» **WORK TASK**
Only the text belongs in the answer: every line of the records below, transcribed exactly.

- Opening Delimiter -

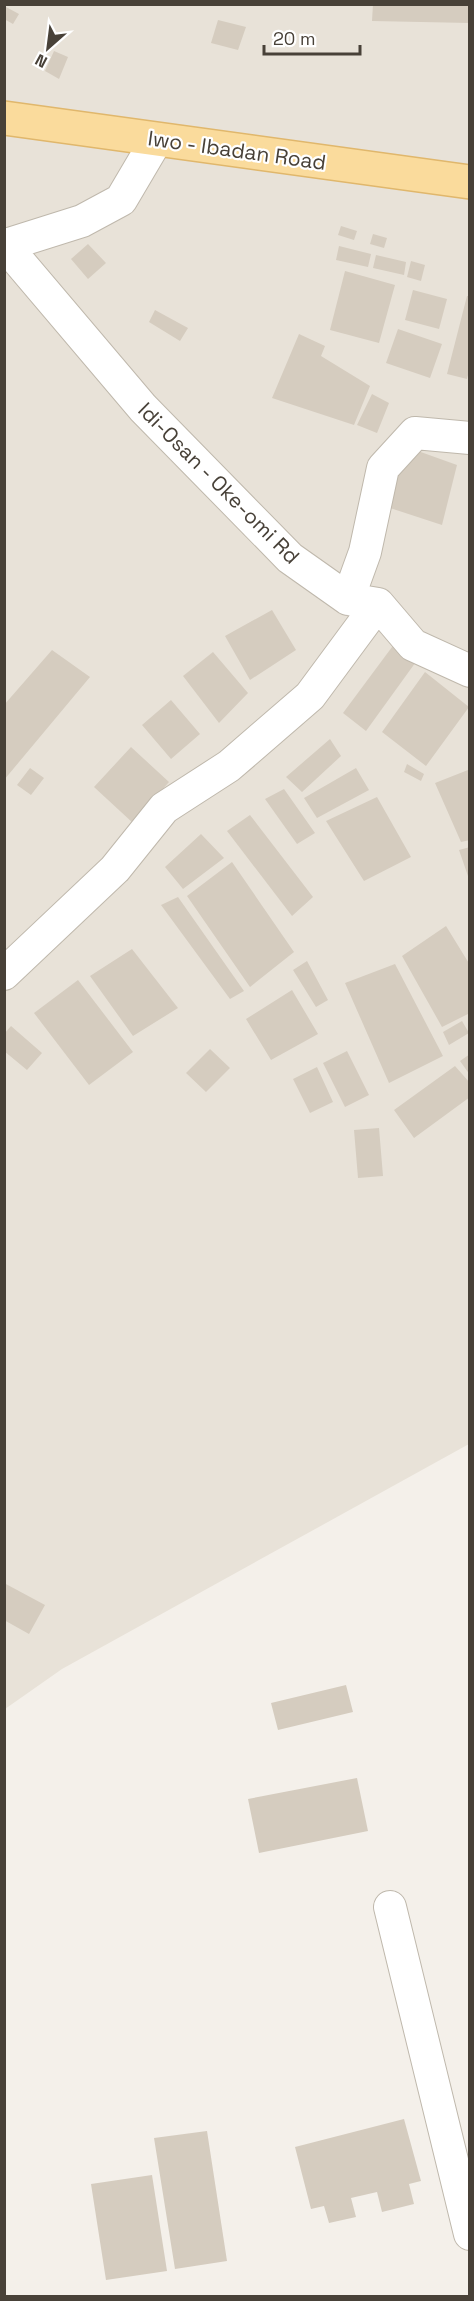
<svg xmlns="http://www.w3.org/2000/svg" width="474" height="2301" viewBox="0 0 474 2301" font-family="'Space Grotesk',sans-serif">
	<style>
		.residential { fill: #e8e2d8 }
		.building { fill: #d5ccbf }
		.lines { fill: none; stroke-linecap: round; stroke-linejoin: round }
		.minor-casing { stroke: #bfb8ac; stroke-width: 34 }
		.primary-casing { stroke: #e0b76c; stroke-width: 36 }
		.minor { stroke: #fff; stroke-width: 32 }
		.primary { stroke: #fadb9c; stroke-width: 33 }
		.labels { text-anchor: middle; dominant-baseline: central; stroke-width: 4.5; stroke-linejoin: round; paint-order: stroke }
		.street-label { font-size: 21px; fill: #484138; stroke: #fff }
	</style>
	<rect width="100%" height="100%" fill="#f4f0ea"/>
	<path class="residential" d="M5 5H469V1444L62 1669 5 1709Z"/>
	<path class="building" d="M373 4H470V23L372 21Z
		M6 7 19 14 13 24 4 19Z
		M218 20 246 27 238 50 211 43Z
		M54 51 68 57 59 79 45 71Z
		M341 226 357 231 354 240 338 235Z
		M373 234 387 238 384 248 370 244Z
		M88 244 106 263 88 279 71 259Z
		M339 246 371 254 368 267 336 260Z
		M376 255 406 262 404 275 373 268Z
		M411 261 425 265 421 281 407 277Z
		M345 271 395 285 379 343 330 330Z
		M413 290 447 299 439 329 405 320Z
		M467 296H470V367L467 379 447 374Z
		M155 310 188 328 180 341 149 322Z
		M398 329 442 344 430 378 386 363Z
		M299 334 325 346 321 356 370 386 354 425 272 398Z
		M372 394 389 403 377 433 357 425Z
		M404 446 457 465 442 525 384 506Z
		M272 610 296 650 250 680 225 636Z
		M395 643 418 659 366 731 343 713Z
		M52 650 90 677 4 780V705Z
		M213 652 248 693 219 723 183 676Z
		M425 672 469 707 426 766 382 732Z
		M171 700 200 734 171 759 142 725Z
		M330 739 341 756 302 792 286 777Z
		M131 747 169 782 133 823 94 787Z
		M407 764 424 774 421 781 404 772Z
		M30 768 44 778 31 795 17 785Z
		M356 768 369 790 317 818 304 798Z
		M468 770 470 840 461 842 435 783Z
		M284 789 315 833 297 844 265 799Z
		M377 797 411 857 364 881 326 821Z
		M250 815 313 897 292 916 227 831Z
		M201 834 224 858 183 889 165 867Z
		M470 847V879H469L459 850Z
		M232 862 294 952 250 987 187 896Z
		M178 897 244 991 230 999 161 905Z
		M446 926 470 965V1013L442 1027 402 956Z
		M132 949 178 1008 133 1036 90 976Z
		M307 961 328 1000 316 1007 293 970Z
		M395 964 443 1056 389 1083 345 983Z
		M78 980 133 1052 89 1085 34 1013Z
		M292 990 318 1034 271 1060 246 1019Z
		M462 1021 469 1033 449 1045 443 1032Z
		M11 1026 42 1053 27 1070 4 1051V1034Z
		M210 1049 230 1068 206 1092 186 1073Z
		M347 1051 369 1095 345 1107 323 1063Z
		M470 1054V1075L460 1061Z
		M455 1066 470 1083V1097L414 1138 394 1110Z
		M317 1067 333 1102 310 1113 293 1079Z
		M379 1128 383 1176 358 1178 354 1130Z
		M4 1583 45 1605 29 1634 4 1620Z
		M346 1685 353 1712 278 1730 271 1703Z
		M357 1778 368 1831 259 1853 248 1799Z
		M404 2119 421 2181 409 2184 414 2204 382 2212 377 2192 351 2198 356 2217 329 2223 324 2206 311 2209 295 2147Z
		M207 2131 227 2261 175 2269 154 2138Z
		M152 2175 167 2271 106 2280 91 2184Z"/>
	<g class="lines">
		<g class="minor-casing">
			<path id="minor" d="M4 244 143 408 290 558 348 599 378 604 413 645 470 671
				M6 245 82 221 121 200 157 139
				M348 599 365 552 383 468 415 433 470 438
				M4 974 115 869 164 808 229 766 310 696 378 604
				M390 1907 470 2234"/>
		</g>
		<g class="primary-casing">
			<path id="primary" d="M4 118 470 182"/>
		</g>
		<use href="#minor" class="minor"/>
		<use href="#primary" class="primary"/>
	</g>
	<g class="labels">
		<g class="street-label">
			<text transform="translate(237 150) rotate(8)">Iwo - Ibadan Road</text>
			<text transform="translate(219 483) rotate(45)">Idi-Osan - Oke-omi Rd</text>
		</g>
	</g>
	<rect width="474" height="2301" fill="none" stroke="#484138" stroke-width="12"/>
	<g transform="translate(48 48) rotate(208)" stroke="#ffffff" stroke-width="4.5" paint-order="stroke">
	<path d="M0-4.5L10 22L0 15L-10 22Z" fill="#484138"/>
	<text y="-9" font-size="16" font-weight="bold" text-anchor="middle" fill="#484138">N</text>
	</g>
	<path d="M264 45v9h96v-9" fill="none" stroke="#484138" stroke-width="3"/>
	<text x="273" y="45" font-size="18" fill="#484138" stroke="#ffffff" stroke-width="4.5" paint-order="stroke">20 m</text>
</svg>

- Closing Delimiter -

» **RESULT OF THIS EXERCISE**
<svg xmlns="http://www.w3.org/2000/svg" width="474" height="2301" viewBox="0 0 474 2301" font-family="'Space Grotesk',sans-serif">
	<style>
		.residential { fill: #e8e2d8 }
		.building { fill: #d5ccbf }
		.lines { fill: none; stroke-linecap: round; stroke-linejoin: round }
		.minor-casing { stroke: #bfb8ac; stroke-width: 34 }
		.primary-casing { stroke: #e0b76c; stroke-width: 36 }
		.minor { stroke: #fff; stroke-width: 32 }
		.primary { stroke: #fadb9c; stroke-width: 33 }
		.labels { text-anchor: middle; dominant-baseline: central; stroke-width: 4.5; stroke-linejoin: round; paint-order: stroke }
		.street-label { font-size: 21px; fill: #484138; stroke: #fff }
	</style>
	<rect width="100%" height="100%" fill="#f4f0ea"/>
	<path class="residential" d="M5 5H469V1444L62 1669 5 1709Z"/>
	<path class="building" d="M373 4H470V23L372 21Z
		M6 7 19 14 13 24 4 19Z
		M218 20 246 27 238 50 211 43Z
		M54 51 68 57 59 79 45 71Z
		M341 226 357 231 354 240 338 235Z
		M373 234 387 238 384 248 370 244Z
		M88 244 106 263 88 279 71 259Z
		M339 246 371 254 368 267 336 260Z
		M376 255 406 262 404 275 373 268Z
		M411 261 425 265 421 281 407 277Z
		M345 271 395 285 379 343 330 330Z
		M413 290 447 299 439 329 405 320Z
		M467 296H470V367L467 379 447 374Z
		M155 310 188 328 180 341 149 322Z
		M398 329 442 344 430 378 386 363Z
		M299 334 325 346 321 356 370 386 354 425 272 398Z
		M372 394 389 403 377 433 357 425Z
		M404 446 457 465 442 525 384 506Z
		M272 610 296 650 250 680 225 636Z
		M395 643 418 659 366 731 343 713Z
		M52 650 90 677 4 780V705Z
		M213 652 248 693 219 723 183 676Z
		M425 672 469 707 426 766 382 732Z
		M171 700 200 734 171 759 142 725Z
		M330 739 341 756 302 792 286 777Z
		M131 747 169 782 133 823 94 787Z
		M407 764 424 774 421 781 404 772Z
		M30 768 44 778 31 795 17 785Z
		M356 768 369 790 317 818 304 798Z
		M468 770 470 840 461 842 435 783Z
		M284 789 315 833 297 844 265 799Z
		M377 797 411 857 364 881 326 821Z
		M250 815 313 897 292 916 227 831Z
		M201 834 224 858 183 889 165 867Z
		M470 847V879H469L459 850Z
		M232 862 294 952 250 987 187 896Z
		M178 897 244 991 230 999 161 905Z
		M446 926 470 965V1013L442 1027 402 956Z
		M132 949 178 1008 133 1036 90 976Z
		M307 961 328 1000 316 1007 293 970Z
		M395 964 443 1056 389 1083 345 983Z
		M78 980 133 1052 89 1085 34 1013Z
		M292 990 318 1034 271 1060 246 1019Z
		M462 1021 469 1033 449 1045 443 1032Z
		M11 1026 42 1053 27 1070 4 1051V1034Z
		M210 1049 230 1068 206 1092 186 1073Z
		M347 1051 369 1095 345 1107 323 1063Z
		M470 1054V1075L460 1061Z
		M455 1066 470 1083V1097L414 1138 394 1110Z
		M317 1067 333 1102 310 1113 293 1079Z
		M379 1128 383 1176 358 1178 354 1130Z
		M4 1583 45 1605 29 1634 4 1620Z
		M346 1685 353 1712 278 1730 271 1703Z
		M357 1778 368 1831 259 1853 248 1799Z
		M404 2119 421 2181 409 2184 414 2204 382 2212 377 2192 351 2198 356 2217 329 2223 324 2206 311 2209 295 2147Z
		M207 2131 227 2261 175 2269 154 2138Z
		M152 2175 167 2271 106 2280 91 2184Z"/>
	<g class="lines">
		<g class="minor-casing">
			<path id="minor" d="M4 244 143 408 290 558 348 599 378 604 413 645 470 671
				M6 245 82 221 121 200 157 139
				M348 599 365 552 383 468 415 433 470 438
				M4 974 115 869 164 808 229 766 310 696 378 604
				M390 1907 470 2234"/>
		</g>
		<g class="primary-casing">
			<path id="primary" d="M4 118 470 182"/>
		</g>
		<use href="#minor" class="minor"/>
		<use href="#primary" class="primary"/>
	</g>
	<g class="labels">
		<g class="street-label">
			<text transform="translate(237 150) rotate(8)">Iwo - Ibadan Road</text>
			<text transform="translate(219 483) rotate(45)">Idi-Osan - Oke-omi Rd</text>
		</g>
	</g>
	<rect width="474" height="2301" fill="none" stroke="#484138" stroke-width="12"/>
	<g transform="translate(48 48) rotate(208)" stroke="#ffffff" stroke-width="4.5" paint-order="stroke">
	<path d="M0-4.5L10 22L0 15L-10 22Z" fill="#484138"/>
	<text y="-9" font-size="16" font-weight="bold" text-anchor="middle" fill="#484138">N</text>
	</g>
	<path d="M264 45v9h96v-9" fill="none" stroke="#484138" stroke-width="3"/>
	<text x="273" y="45" font-size="18" fill="#484138" stroke="#ffffff" stroke-width="4.5" paint-order="stroke">20 m</text>
</svg>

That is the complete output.